The characteristics of a good server - an extensive wine or beer knowledge, ability to pair wines with foods, and educated opinion of food items, are all considerable undertakings, and those who master them should be afforded the dignity they deserve. The waiters at Kit Kat (King and John) are well equipped with these assets, and take their job seriously. And it shows – business at Kit Kat is booming, and has been since its inception 15 years ago. But we can’t count on personal investment as a business standard. It’s no surprise that we do, however. Somewhere in between hunting and gathering, and the days of the drive thru, almost every aspect of the dining experience has become entirely personal. As we become increasingly isolated as a society, (a result of heightened and pervasive technology among other aspect of this modern life) we move further and further away from a holistic, public framework we can all dine by!
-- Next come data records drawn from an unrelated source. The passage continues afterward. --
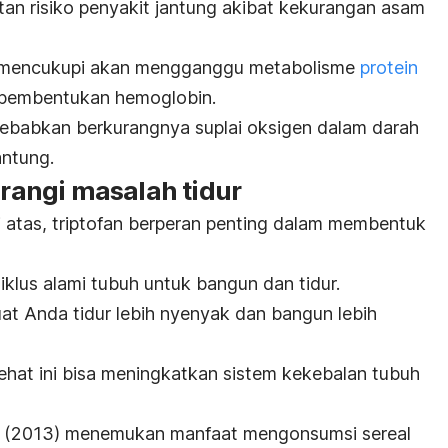
n risiko penyakit jantung akibat kekurangan asam
 mencukupi akan mengganggu metabolisme
protein
 pembentukan hemoglobin.
yebabkan berkurangnya suplai oksigen dalam darah
antung.
angi masalah tidur
di atas, triptofan berperan penting dalam membentuk
klus alami tubuh untuk bangun dan tidur.
t Anda tidur lebih nyenyak dan bangun lebih
sehat ini bisa meningkatkan sistem kekebalan tubuh
(2013) menemukan manfaat mengonsumsi sereal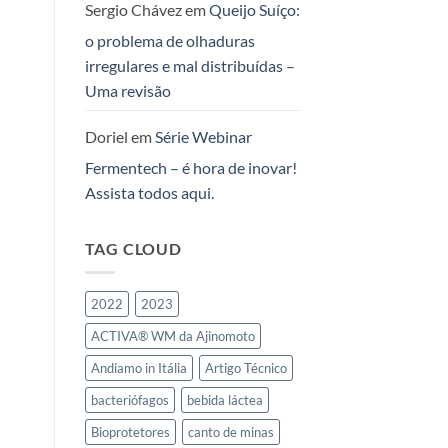
Sergio Chávez
em
Queijo Suíço:
Queijos,
Iogurtes
o problema de olhaduras
e
irregulares e mal distribuídas –
Leites
Fermentados
Uma revisão
no
Mercosul
Doriel
em
Série Webinar
Fermentech – é hora de inovar!
Assista todos aqui.
TAG CLOUD
2022
2023
ACTIVA® WM da Ajinomoto
Andiamo in Itália
Artigo Técnico
bacteriófagos
bebida láctea
Bioprotetores
canto de minas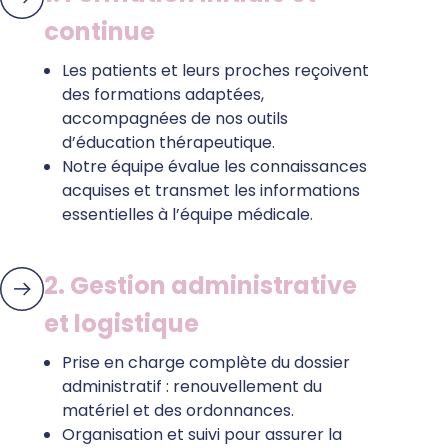
continue
Les patients et leurs proches reçoivent
des formations adaptées,
accompagnées
de nos
outils
d’éducation
thérapeutique
.
Notre équipe évalue les connaissances
acquises et transmet les informations
essentielles à l’équipe médicale.
2. Gestion administrative
et logistique
Prise en charge complète du dossier
administratif : renouvellement du
matériel et des ordonnances.
Organisation et suivi pour assurer la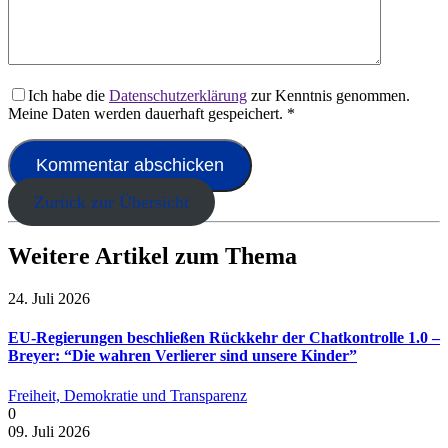
Ich habe die
Datenschutzerklärung
zur Kenntnis genommen.
Meine Daten werden dauerhaft gespeichert.
*
Zurück zur Übersicht
Weitere Artikel zum Thema
24. Juli 2026
EU-Regierungen beschließen Rückkehr der Chatkontrolle 1.0 –
Breyer: “Die wahren Verlierer sind unsere Kinder”
Freiheit, Demokratie und Transparenz
0
09. Juli 2026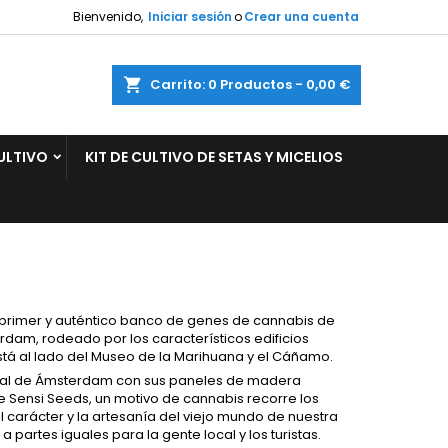
Bienvenido,
Iniciar sesión
o
Crear una cuenta
×
×
×
×
ar
Carrito
0
Productos -
0,00 €
ULTIVO
KIT DE CULTIVO DE SETAS Y MICELIOS
)
n
s
l primer y auténtico banco de genes de cannabis de
rdam, rodeado por los característicos edificios
stá al lado del Museo de la Marihuana y el Cáñamo.
ional de Ámsterdam con sus paneles de madera
 de Sensi Seeds, un motivo de cannabis recorre los
l carácter y la artesanía del viejo mundo de nuestra
artes iguales para la gente local y los turistas.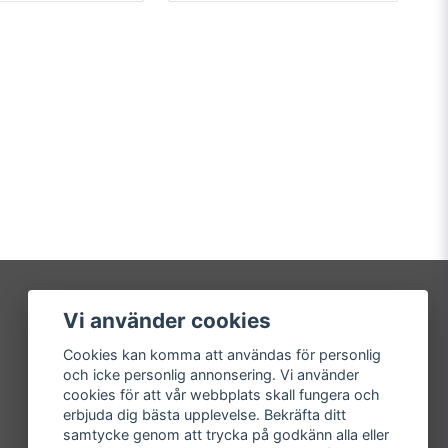
Vi använder cookies
Mitt konto
Cookies kan komma att användas för personlig
Logga in
och icke personlig annonsering. Vi använder
Registrera dig
cookies för att vår webbplats skall fungera och
Glömt lösenord?
erbjuda dig bästa upplevelse. Bekräfta ditt
samtycke genom att trycka på godkänn alla eller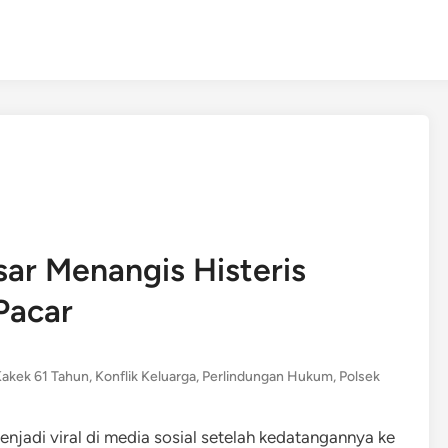
ar Menangis Histeris
Pacar
akek 61 Tahun
,
Konflik Keluarga
,
Perlindungan Hukum
,
Polsek
njadi viral di media sosial setelah kedatangannya ke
What we can and should do is provide a space where servers can become capable of these valuable qualities. In order to facilitate the knowledge of menu ingredients and their origins, open communication must exist between the kitchen and the server. Speaking from personal experience, language barriers between the two zones have made in depth conversation impossible, if workers who operate the kitchens aren’t already uninformed of how pre made food is put together when it is delivered. Many line cooks simply assemble the prepared food and don’t receive any background information whatsoever. Servers would be hard pressed to find out information about the food they are serving. They shouldn’t have to make endless phone calls or appointments with head offices in order to find out what kind of cheeses are involved in the sausage penne casserole.
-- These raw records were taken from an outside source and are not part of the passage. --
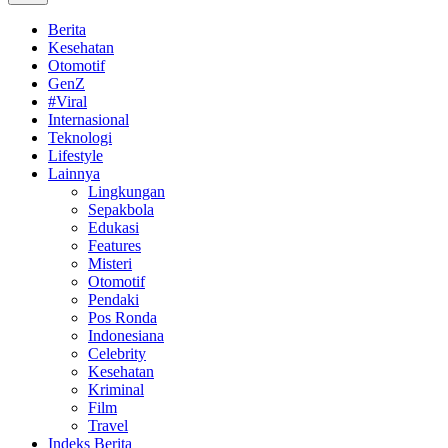
Berita
Kesehatan
Otomotif
GenZ
#Viral
Internasional
Teknologi
Lifestyle
Lainnya
Lingkungan
Sepakbola
Edukasi
Features
Misteri
Otomotif
Pendaki
Pos Ronda
Indonesiana
Celebrity
Kesehatan
Kriminal
Film
Travel
Indeks Berita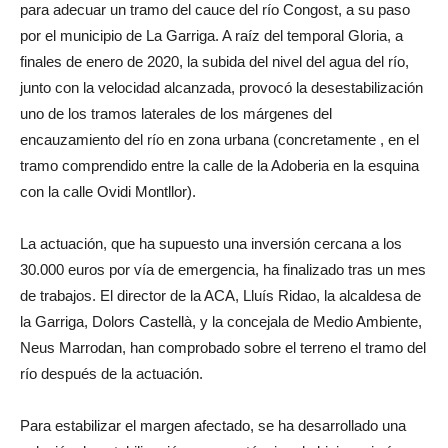
para adecuar un tramo del cauce del río Congost, a su paso
por el municipio de La Garriga. A raíz del temporal Gloria, a
finales de enero de 2020, la subida del nivel del agua del río,
junto con la velocidad alcanzada, provocó la desestabilización
uno de los tramos laterales de los márgenes del
encauzamiento del río en zona urbana (concretamente , en el
tramo comprendido entre la calle de la Adoberia en la esquina
con la calle Ovidi Montllor).
La actuación, que ha supuesto una inversión cercana a los
30.000 euros por vía de emergencia, ha finalizado tras un mes
de trabajos. El director de la ACA, Lluís Ridao, la alcaldesa de
la Garriga, Dolors Castellà, y la concejala de Medio Ambiente,
Neus Marrodan, han comprobado sobre el terreno el tramo del
río después de la actuación.
Para estabilizar el margen afectado, se ha desarrollado una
Antagonizing servers is also a commonplace practise of the media. One of the few industries in which scrutiny is deemed completely acceptable, even encouraged, entire careers are made judging servers. Restaurant reviewers, bloggers, movies often portray servers in a less than flattering light. All these factors shape public attitude toward servers. It’s time that we stop criticizing the individual server and shift the discussion to one of a larger social picture. Restaurants are a barometer for how a city perceives itself, and service is an enormously important element of the restaurant. It’s time we take pride in our servers, so they can take pride in their work. Not only is it a matter of improving culture in Toronto – bringing us closer to the cities we are constantly compared to, but it’s also a matter of human rights. Equal treatment across professional sectors will ensure the framework for a better food experience, for the both server and the patron.